About this exercise:
Please give these rows as a JSON list of strings with one string per line, leaving out blank lines and the pictures.
Start of Provided data
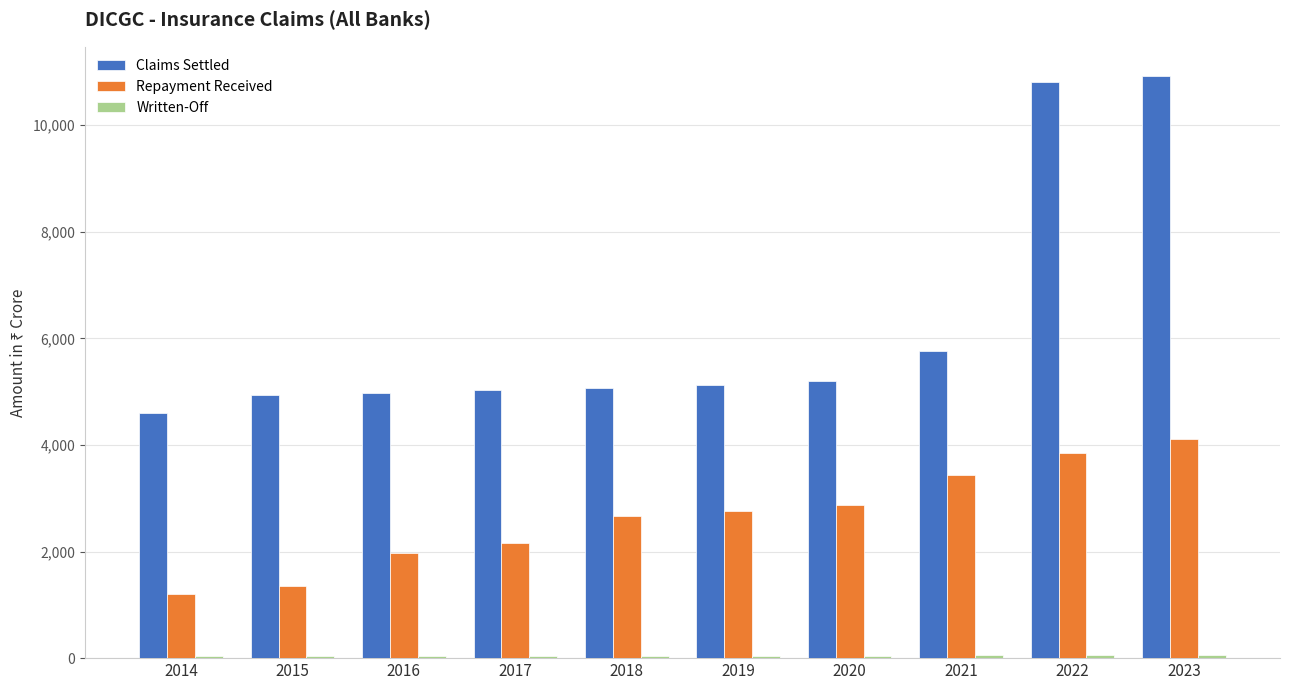

True or false: Repayment Received has a value of 997.0 at 2019.

False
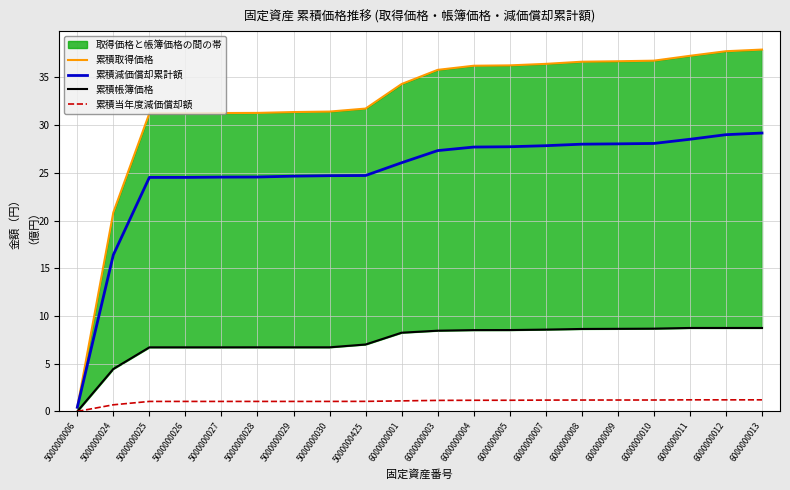

At which label is 累積減価償却累計額 closest to 14?

5000000024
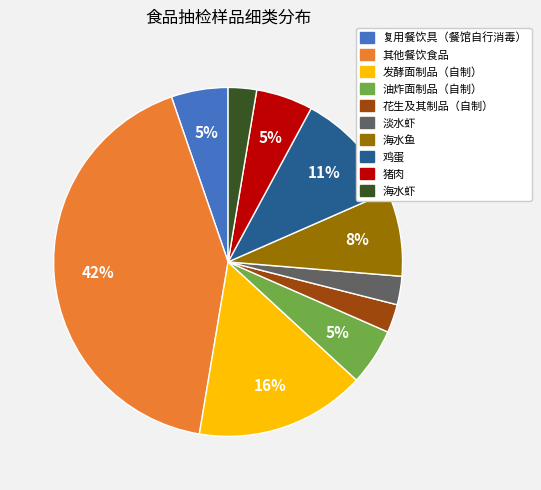

How many slices are in this pie chart?

10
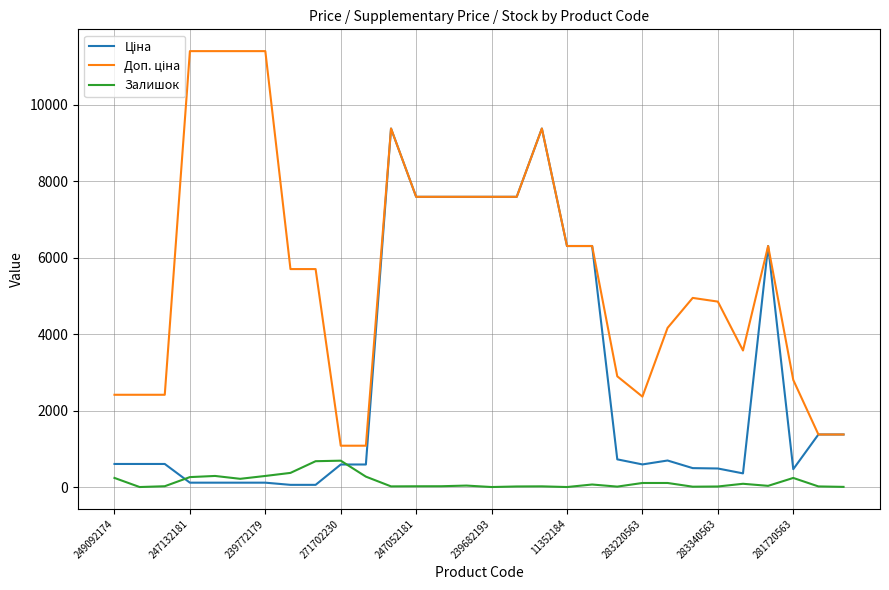

What is the maximum value shown in the chart?

11410.0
End of Provided data
Response to the task:
[
  "True or false: Repayment Received has a value of 997.0 at 2019.",
  "False",
  "At which label is 累積減価償却累計額 closest to 14?",
  "5000000024",
  "How many slices are in this pie chart?",
  "10",
  "What is the maximum value shown in the chart?",
  "11410.0"
]